- Southpointe Location within Pennsylvania Southpointe Location within the United States
- Coordinates: 40°16′22.8″N 80°9′46.8″W﻿ / ﻿40.273000°N 80.163000°W
- Country: United States
- State: Pennsylvania
- County: Washington
- Township: Cecil

Area
- • Total: 2.5681 sq mi (6.651 km^{2})
- • Land: 2.2571 sq mi (5.846 km^{2})
- • Water: 0.0110 sq mi (0.028 km^{2})
- Elevation: 981 ft (299 m)
- Time zone: UTC-5 (Eastern (EST))
- • Summer (DST): UTC-4 (EDT)
- FIPS code: 42-72424
- GNIS feature ID: 2830907

= Southpointe, Pennsylvania =

Census designated place near Canonsburg, Pennsylvania

Southpointe is an unincorporated community and census designated place (CDP) in Cecil Township, Washington County, Pennsylvania.

==History==
The foundation of the community began with the development of a 589 acre suburban business park located in Cecil Township near Canonsburg, Pennsylvania, south of Pittsburgh and is a familiar landmark along Interstate 79. It is home to many corporations, including Fortune 500 members CONSOL Energy and Viatris as well as Ansys.

Planning for what would become Southpointe began in the 1980s, as the Washington County Redevelopment Authority in partnership with the RIDC began to pursue a tract of land in Cecil Township that had been the site of the Western Center, a reform school and a state mental hospital. The property for the first phase, Southpointe I, was acquired in 1986, with construction beginning in 1993. The location was chosen because of its access to Interstate 79, its proximity to Pittsburgh and low tax rates. By 2013, Southpointe had become filled and the second phase, Southpointe II neared completion, with 800 acre across both.
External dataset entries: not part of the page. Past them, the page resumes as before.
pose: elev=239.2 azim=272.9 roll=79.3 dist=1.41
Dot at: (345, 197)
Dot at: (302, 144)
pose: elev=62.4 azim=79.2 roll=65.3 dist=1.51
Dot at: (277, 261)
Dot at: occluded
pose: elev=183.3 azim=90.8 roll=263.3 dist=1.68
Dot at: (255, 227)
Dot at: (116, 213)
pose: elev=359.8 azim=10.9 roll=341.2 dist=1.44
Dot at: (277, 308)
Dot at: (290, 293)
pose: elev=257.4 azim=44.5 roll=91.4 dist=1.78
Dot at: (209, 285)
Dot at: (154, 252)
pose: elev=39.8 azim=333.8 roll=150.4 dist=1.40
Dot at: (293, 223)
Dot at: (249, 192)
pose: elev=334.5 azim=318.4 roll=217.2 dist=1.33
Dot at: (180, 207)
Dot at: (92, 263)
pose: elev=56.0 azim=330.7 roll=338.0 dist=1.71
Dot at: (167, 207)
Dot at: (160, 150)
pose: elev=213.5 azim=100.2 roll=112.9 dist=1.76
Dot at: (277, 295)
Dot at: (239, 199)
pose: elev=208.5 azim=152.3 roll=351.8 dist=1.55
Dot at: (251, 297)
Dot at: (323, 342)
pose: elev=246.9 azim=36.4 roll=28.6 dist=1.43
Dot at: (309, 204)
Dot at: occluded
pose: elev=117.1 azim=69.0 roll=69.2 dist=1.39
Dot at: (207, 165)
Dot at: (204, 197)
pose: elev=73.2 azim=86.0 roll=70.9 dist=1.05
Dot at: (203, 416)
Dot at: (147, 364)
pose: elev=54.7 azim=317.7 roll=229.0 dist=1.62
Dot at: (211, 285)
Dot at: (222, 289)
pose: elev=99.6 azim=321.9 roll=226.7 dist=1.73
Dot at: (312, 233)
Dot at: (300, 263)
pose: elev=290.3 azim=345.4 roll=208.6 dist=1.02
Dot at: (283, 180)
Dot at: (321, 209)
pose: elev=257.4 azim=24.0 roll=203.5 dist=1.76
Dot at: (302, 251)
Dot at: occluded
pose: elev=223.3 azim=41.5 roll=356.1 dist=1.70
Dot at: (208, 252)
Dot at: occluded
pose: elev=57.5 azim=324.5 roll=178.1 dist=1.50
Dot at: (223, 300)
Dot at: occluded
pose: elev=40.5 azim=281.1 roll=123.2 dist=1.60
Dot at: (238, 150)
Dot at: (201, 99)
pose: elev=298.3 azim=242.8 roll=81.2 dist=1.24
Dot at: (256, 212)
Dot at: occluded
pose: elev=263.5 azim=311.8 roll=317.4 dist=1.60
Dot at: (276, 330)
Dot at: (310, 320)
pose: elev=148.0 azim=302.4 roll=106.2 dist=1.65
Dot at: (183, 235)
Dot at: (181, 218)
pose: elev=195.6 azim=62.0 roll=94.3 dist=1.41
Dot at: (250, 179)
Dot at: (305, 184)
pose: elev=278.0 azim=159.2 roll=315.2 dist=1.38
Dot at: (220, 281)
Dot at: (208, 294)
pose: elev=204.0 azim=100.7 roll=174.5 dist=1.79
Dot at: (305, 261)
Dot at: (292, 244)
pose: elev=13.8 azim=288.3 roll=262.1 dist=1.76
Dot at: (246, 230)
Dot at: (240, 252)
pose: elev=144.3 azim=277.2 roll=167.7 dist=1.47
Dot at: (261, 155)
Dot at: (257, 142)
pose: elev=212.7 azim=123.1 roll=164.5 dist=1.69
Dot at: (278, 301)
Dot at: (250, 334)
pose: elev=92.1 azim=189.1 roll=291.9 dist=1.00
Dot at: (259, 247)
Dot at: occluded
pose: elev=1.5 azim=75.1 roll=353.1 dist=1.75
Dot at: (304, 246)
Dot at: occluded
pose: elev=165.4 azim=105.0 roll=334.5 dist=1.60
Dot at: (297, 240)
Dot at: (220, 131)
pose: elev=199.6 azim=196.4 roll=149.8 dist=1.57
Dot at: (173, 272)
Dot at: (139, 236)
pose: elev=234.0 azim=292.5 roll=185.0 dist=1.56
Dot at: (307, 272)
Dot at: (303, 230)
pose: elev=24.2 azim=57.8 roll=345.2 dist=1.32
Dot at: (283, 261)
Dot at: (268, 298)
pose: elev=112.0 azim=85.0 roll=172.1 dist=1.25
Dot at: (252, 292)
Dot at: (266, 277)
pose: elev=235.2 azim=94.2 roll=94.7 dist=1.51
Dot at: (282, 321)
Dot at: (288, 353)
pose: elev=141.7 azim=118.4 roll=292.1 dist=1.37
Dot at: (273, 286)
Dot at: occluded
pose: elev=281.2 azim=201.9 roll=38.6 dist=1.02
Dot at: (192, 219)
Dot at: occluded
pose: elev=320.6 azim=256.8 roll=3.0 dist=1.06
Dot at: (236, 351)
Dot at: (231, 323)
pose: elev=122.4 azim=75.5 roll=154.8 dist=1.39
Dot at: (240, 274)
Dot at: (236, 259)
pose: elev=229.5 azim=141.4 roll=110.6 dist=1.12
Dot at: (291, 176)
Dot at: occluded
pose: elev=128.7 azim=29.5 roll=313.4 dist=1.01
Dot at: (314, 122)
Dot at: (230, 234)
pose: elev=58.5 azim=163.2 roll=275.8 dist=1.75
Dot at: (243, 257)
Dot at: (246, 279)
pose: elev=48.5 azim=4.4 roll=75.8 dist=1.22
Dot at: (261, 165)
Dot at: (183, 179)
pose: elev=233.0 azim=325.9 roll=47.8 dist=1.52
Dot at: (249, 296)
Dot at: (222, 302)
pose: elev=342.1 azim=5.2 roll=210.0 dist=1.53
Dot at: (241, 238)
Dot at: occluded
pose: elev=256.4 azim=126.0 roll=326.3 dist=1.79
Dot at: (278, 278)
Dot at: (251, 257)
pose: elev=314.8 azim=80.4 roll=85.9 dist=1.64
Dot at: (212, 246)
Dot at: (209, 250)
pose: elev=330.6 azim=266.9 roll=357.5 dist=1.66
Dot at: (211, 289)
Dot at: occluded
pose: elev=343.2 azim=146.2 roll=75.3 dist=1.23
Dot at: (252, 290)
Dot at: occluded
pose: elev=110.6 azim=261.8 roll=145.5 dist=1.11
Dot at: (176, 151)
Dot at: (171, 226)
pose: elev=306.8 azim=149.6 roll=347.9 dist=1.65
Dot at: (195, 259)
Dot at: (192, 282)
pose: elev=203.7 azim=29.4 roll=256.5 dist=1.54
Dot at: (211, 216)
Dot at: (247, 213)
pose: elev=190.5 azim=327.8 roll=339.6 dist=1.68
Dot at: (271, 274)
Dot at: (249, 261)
A third phase is planned for the other side of Interstate 79, to be called Cool Valley Industrial Park.

It was developed by Millcraft Industries

Since the development of the Marcellus Shale in the Appalachian region, Southpointe has also become home to many natural gas producers, including Range Resources, Noble Energy, EQT Corporation and other service companies related to the industry.

Southpointe is also home to the PrintScape Arena at Southpointe, which was the main practice and training facility for the Pittsburgh Penguins from May 20, 1995, until 2015. From 2010 to 2014 its golf course (Southpointe Golf Club) hosted the Mylan Classic, a PGA TOUR sanctioned event on the Web.com Tour (now Korn Ferry Tour).

==Demographics==

The United States Census Bureau first defined Southpointe as a census designated place in 2023.